* _Task directions_: Format the lines from the one containing "pose: elev=27.5 azim=9.0 roll=131.0 dist=1.55" through the end of the items as a numbered list, leaving out any blank lines.

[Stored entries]

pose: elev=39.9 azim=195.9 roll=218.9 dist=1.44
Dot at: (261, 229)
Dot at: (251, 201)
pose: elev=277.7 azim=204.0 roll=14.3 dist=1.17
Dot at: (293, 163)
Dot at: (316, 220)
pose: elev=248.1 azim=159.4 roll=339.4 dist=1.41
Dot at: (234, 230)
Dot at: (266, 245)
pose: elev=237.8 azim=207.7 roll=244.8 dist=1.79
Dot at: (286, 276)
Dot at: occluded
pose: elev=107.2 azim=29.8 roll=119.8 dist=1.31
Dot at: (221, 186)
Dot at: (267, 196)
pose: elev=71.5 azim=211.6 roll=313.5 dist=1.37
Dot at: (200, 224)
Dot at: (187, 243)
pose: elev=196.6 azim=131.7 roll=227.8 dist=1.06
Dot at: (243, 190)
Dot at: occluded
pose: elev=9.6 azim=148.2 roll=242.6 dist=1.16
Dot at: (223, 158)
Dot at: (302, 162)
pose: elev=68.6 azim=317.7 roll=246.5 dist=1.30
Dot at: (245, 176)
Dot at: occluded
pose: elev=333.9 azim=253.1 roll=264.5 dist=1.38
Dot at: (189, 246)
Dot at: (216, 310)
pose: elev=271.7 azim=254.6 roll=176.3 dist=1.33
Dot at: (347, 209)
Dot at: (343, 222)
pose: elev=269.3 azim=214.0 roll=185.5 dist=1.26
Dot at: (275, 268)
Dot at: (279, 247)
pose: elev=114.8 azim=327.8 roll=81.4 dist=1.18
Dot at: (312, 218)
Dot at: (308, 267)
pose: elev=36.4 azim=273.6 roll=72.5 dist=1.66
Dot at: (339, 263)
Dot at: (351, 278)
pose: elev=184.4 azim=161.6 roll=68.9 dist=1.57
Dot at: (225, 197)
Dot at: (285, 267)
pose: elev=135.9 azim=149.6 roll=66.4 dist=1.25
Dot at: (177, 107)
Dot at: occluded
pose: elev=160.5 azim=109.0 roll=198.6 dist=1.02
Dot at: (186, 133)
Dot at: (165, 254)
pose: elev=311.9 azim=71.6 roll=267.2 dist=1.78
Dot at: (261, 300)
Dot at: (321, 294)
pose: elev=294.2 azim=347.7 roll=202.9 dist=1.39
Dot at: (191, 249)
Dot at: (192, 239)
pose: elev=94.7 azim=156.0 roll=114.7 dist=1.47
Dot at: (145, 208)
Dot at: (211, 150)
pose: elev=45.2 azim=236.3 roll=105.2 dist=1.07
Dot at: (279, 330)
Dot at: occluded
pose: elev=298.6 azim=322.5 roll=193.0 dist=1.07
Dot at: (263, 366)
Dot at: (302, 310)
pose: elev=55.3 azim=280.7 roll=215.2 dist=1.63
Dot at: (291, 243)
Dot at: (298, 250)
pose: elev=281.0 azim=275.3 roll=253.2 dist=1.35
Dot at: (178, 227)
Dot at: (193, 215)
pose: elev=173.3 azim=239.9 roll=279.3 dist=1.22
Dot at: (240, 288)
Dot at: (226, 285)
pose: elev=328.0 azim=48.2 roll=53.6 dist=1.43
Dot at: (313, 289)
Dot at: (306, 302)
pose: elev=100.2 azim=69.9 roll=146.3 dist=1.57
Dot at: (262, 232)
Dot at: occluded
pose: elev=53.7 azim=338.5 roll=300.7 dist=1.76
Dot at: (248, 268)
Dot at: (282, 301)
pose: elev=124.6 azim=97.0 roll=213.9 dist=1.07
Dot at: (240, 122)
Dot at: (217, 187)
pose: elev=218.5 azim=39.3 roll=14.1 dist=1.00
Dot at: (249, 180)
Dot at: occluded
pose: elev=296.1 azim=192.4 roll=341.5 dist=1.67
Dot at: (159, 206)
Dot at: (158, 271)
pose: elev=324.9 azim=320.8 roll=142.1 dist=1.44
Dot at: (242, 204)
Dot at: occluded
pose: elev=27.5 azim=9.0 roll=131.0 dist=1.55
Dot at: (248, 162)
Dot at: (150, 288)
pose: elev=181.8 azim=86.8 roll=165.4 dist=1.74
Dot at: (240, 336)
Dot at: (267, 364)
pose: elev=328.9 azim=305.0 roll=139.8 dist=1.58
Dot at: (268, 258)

* _Correct output_:
1. pose: elev=27.5 azim=9.0 roll=131.0 dist=1.55
2. Dot at: (248, 162)
3. Dot at: (150, 288)
4. pose: elev=181.8 azim=86.8 roll=165.4 dist=1.74
5. Dot at: (240, 336)
6. Dot at: (267, 364)
7. pose: elev=328.9 azim=305.0 roll=139.8 dist=1.58
8. Dot at: (268, 258)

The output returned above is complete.